The structural similarity of the terpenoid saponins (ginsenosides) to steroid hormones support the contention that saponins work by interacting with human steroid receptors.


It is speculated that steroid receptors in the hypothalamus responsible for regulating adrenocorticotrophic hormone (ACTH) secretion, via a releasing factor, are either stimulated when required by the body or suppressed when not. For example, during exercise when the level of stress increases dramatically, ginsenosides stimulate the steroid receptors in the hypothalamus signaling the pituitary gland to secrete ACTH. ACTH stimulates the adrenal cortex to produce cortisol, the stress hormone.


When the individual is idle, the steroid receptors in the hypothalamus fail to elicit binding and cortisol and ACTH are not secreted. This is classic adaptogenic behavior, which supports the view of biological switches.  Biological switches stimulate or inhibit activity based on the condition and needs of the body.

The effect of ginseng is thereby dependent both on the type and amount of saponins present and the body’s homeostatic condition.


Cardiovascular Effects

Ginseng exerts a demonstrable drop in blood pressure (hypotensive effect).  Ginseng has been shown to substantially lower the heart rate of healthy men, presumably due to the prolonged contraction of cardiac muscle allowing more complete emptying.  Ginseng causes vasodilation in cerebral and coronary vessels resulting in improved brain and coronary blood flow.
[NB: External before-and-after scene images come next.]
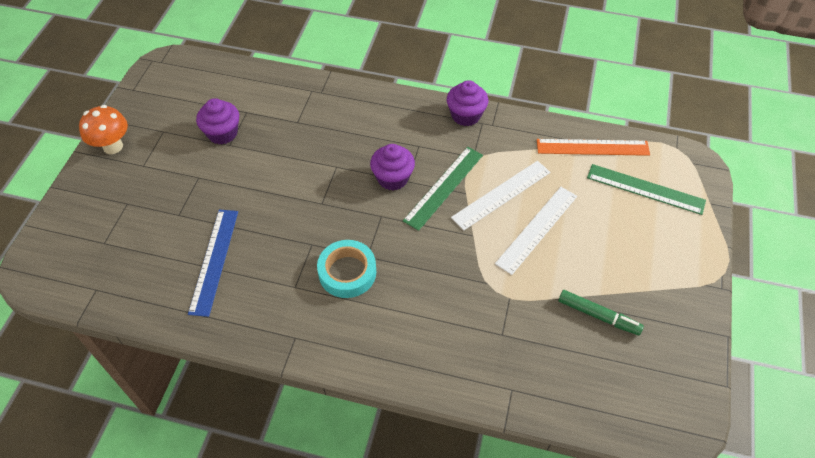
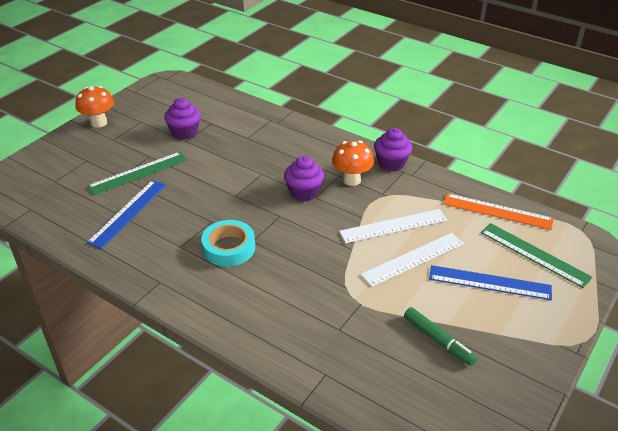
camera: 20 degrees right, 15 degrees down
green ruler [403,147,483,231] -> green ruler moved to [87,152,187,195]
none -> orange mushroom [332,140,374,186]
none -> blue ruler [429,265,552,300]

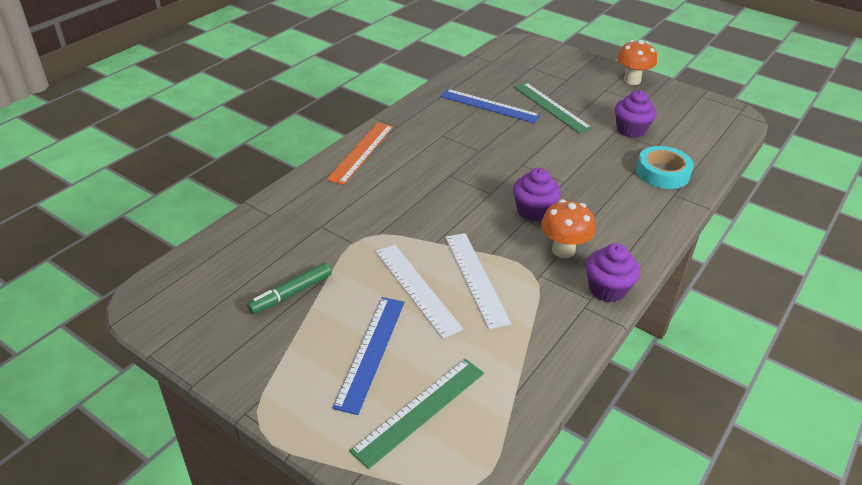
camera: 90 degrees right, 0 degrees up
turquoise tape [201,220,255,267] -> turquoise tape moved to [636,146,694,189]
orange ruler [443,193,554,230] -> orange ruler moved to [326,122,394,185]

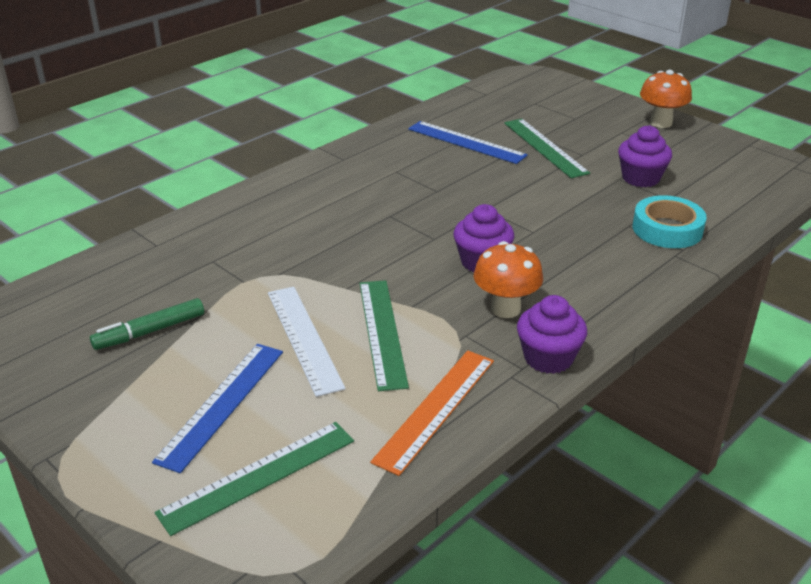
camera: 10 degrees right, 5 degrees down
orange ruler [326,122,394,185] -> orange ruler moved to [370,350,494,476]
white ruler [445,233,511,329] -> green ruler [360,280,409,391]

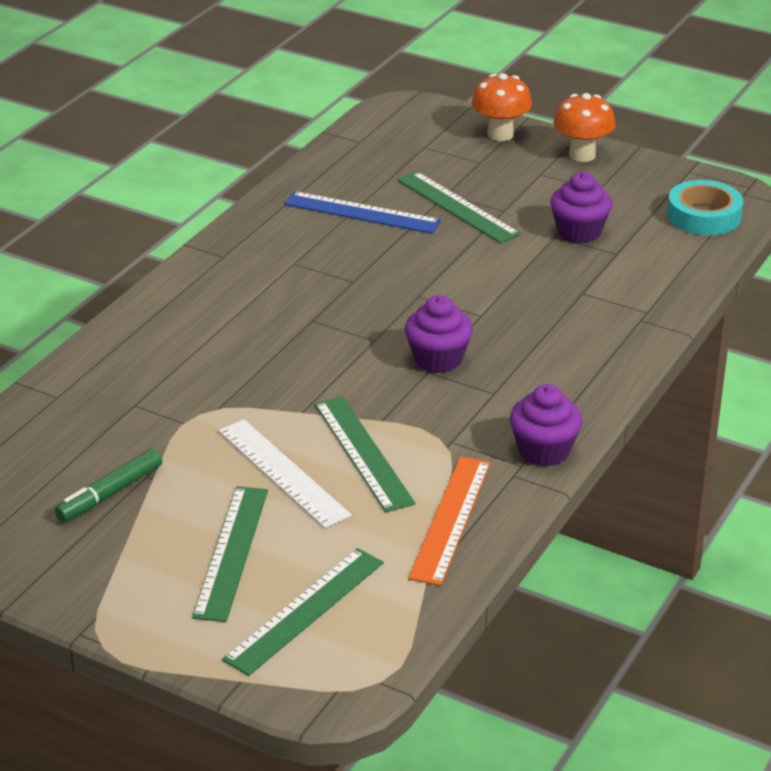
camera: 15 degrees left, 0 degrees up
blue ruler [152,344,283,473] -> green ruler [192,486,268,622]
orange mushroom [474,241,543,318] -> orange mushroom moved to [472,73,532,141]
turquoise tape [633,195,707,248] -> turquoise tape moved to [667,180,743,235]

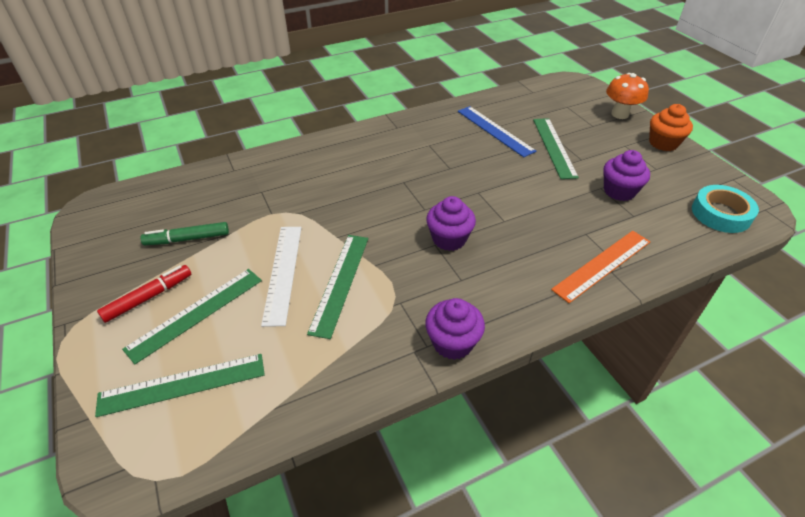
camera: 35 degrees right, 10 degrees up
orange ruler [408,457,491,586] -> orange ruler moved to [551,231,650,303]
orange mushroom [554,93,615,162] -> orange cupcake [649,104,693,151]
none -> red marker [97,265,191,323]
Ginseng’s vasodilating effect is due to the relaxation of vascular smooth muscle presumably caused by the inhibition of calcium uptake by the muscle membrane (sarcolemma).   Ginseng extracts lower cholesterol levels, which may also be a factor contributing to the observed decrease in blood pressure.
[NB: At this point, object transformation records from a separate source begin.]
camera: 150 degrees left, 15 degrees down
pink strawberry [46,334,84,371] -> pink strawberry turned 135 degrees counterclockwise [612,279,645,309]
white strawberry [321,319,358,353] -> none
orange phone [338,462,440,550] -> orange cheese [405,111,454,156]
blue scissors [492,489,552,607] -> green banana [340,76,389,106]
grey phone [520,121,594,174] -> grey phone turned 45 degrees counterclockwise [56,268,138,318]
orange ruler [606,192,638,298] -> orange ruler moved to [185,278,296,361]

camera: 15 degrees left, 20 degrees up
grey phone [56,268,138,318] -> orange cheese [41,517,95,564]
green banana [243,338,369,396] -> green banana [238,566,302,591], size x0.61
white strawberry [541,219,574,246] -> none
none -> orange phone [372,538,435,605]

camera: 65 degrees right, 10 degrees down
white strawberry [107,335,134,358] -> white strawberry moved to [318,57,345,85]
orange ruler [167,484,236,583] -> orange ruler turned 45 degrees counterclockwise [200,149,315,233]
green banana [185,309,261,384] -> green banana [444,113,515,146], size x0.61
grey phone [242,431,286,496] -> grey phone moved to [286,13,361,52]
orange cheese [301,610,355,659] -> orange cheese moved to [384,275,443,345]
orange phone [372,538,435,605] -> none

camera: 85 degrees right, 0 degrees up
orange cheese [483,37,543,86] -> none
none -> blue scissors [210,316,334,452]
Central Nervous System Effects

Ginseng produces tranquilizing effects on athletes due to the calming and relaxing properties of the Rb-1 faction of  ginsenosides.  Russian investigators reported improved concentration, superior intelligence, improved eye adaptation at night and strengthened conditioned reflexes with oral administration of ginseng.
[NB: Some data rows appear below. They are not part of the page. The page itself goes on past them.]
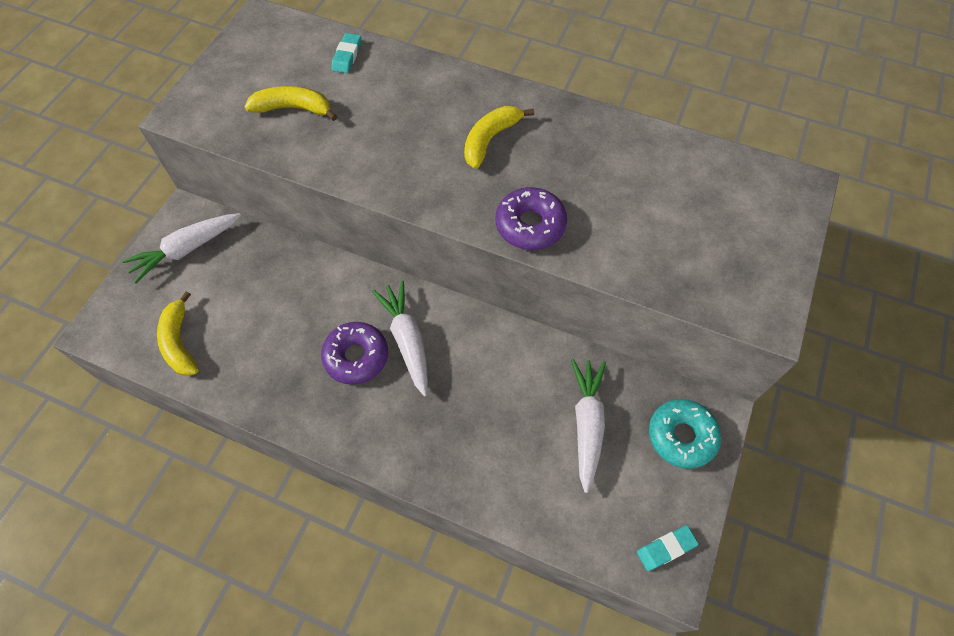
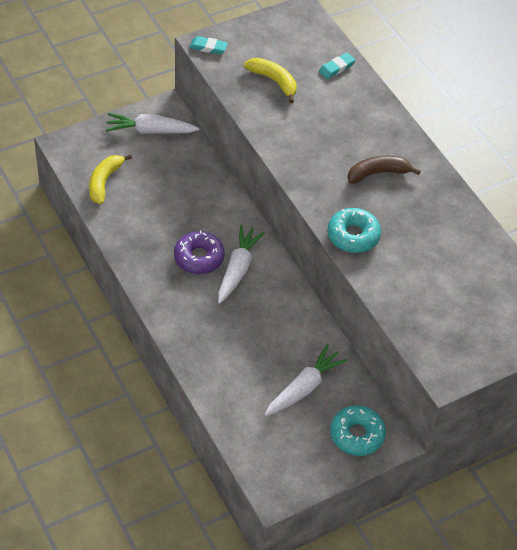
camera: 35 degrees right, 10 degrees down
yellow banana [464,106,534,169] -> brown banana [348,155,421,184]
purple donut [496,187,567,250] -> turquoise donut [328,208,381,253]
turquoise eraser [637,525,699,571] -> turquoise eraser moved to [189,36,228,54]

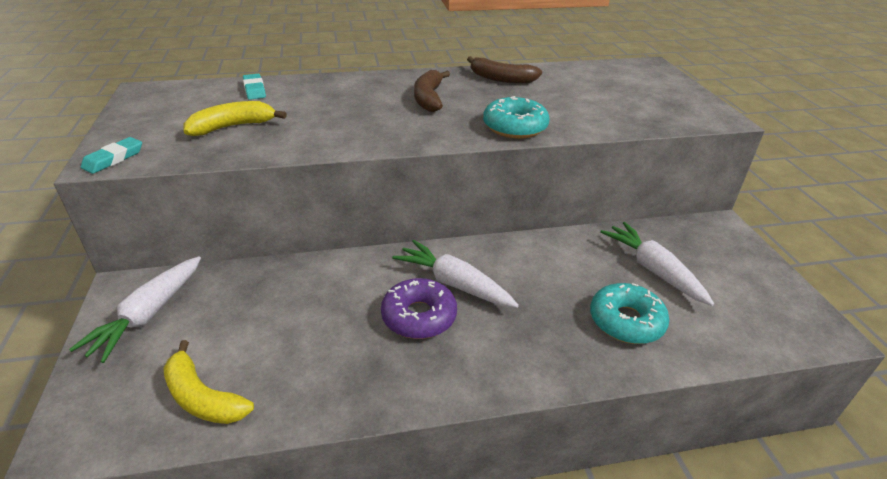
camera: 70 degrees left, 15 degrees down
turquoise donut [330,405,386,456] -> turquoise donut moved to [590,283,669,344]
none -> brown banana [467,56,542,84]

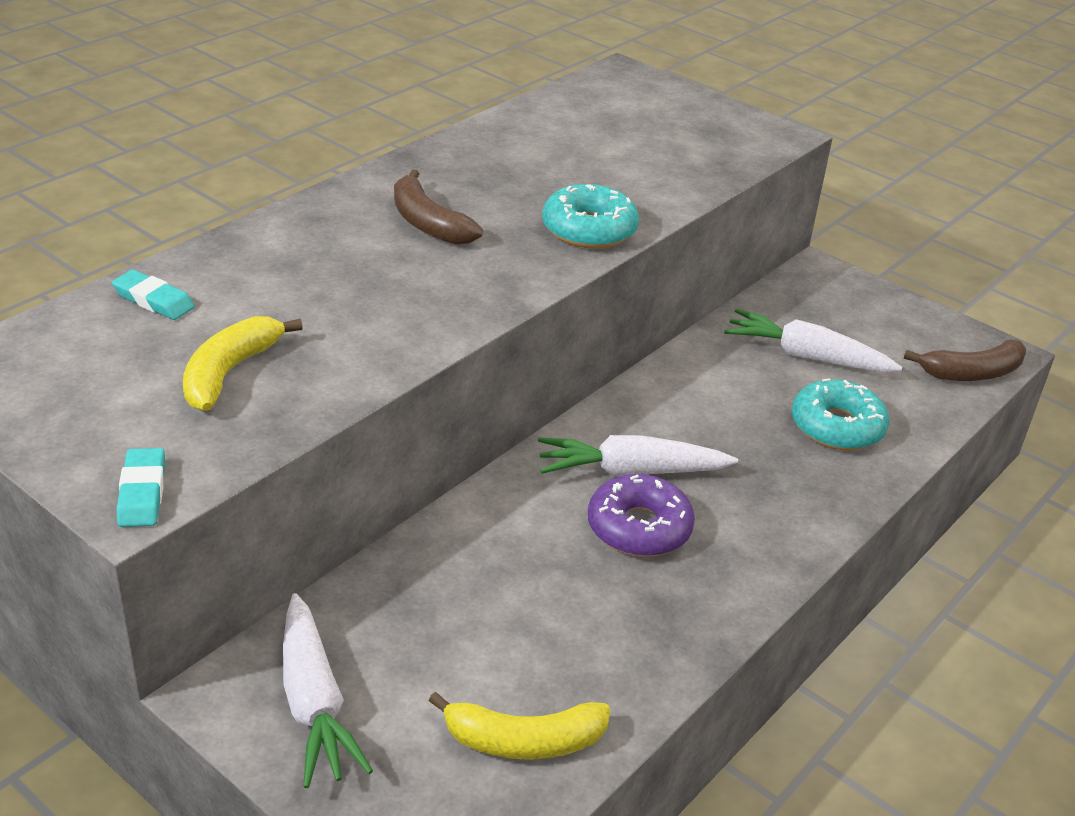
camera: 40 degrees left, 0 degrees up
brown banana [467,56,542,84] -> brown banana moved to [904,339,1026,381]

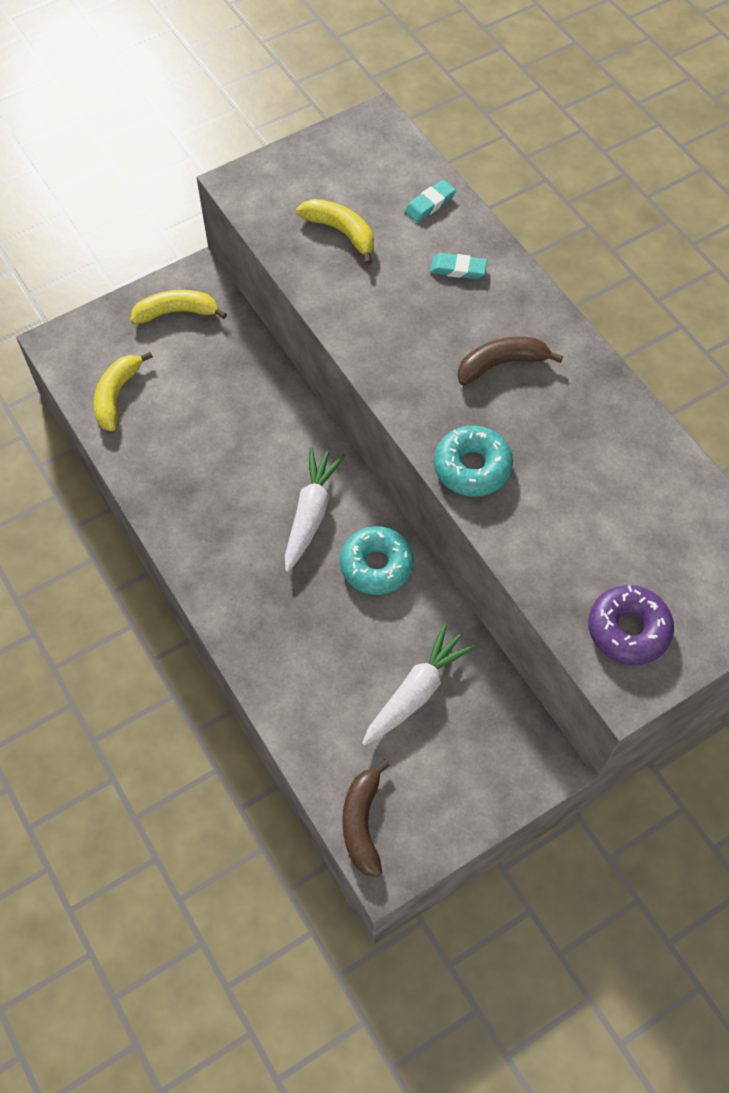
camera: 110 degrees right, 25 degrees up
turquoise eraser [117,448,165,527] -> turquoise eraser moved to [430,253,487,279]
white carrot [283,593,373,788] -> yellow banana [131,290,227,324]
purple donut [588,474,695,557] -> purple donut moved to [588,585,674,665]
turquoise donut [792,378,889,450] -> turquoise donut moved to [340,526,414,595]

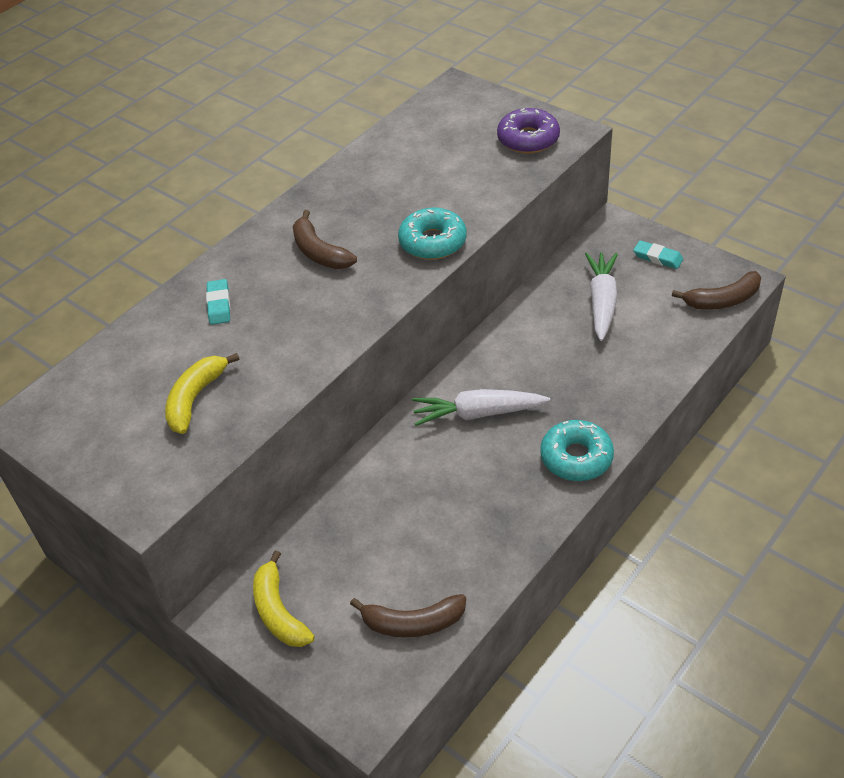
camera: 105 degrees left, 15 degrees down
yellow banana [94,352,153,431] -> brown banana [350,594,466,638]
turquoise donut [340,526,414,595] -> turquoise donut moved to [540,420,614,481]
white carrot [362,623,476,746] -> white carrot turned 75 degrees clockwise [585,252,618,341]
turquoise eraser [405,180,456,222] -> turquoise eraser moved to [633,240,683,269]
It is theorized that ginseng improves reflexes by increasing the sensitivity of interneurons. Interneurons are nerve cells that communicate between motor and sensory neurons, which govern coordinated activity.


Endocrine Effects

Many of the actions exhibited by Panax ginseng have been attributed to its corticosteroid- like activity.  Studies suggest that ginseng saponins (ginsenosides) may act primarily by augmenting the production of

steroids by the adrenal gland.


Ginsenosides bind with steroid receptors in the hypothalamus and increase corticosteroid production through an indirect action on the pituitary gland.  The action is mediated through an increase in cellular cyclic AMP concentration.


Ginseng effect on the adrenal cortex

1.  The adrenal cortex, under stimulation from ACTH, synthesizes corticosteroids. Ginsenosides have been shown to stimulate the pituitary release of ACTH by promoting the release of corticotrophin releasing factor from the hypothalamus.


2.  The stimulation of corticosteroid production in the adrenal gland is mediated through the actions of cyclic AMP.  Ginseng has been shown to increase cyclic AMP concentration in adrenal cortex cells.


3.  The increased corticoid production causes an increase in the breakdown (catabolism) of fat stores and muscle tissue.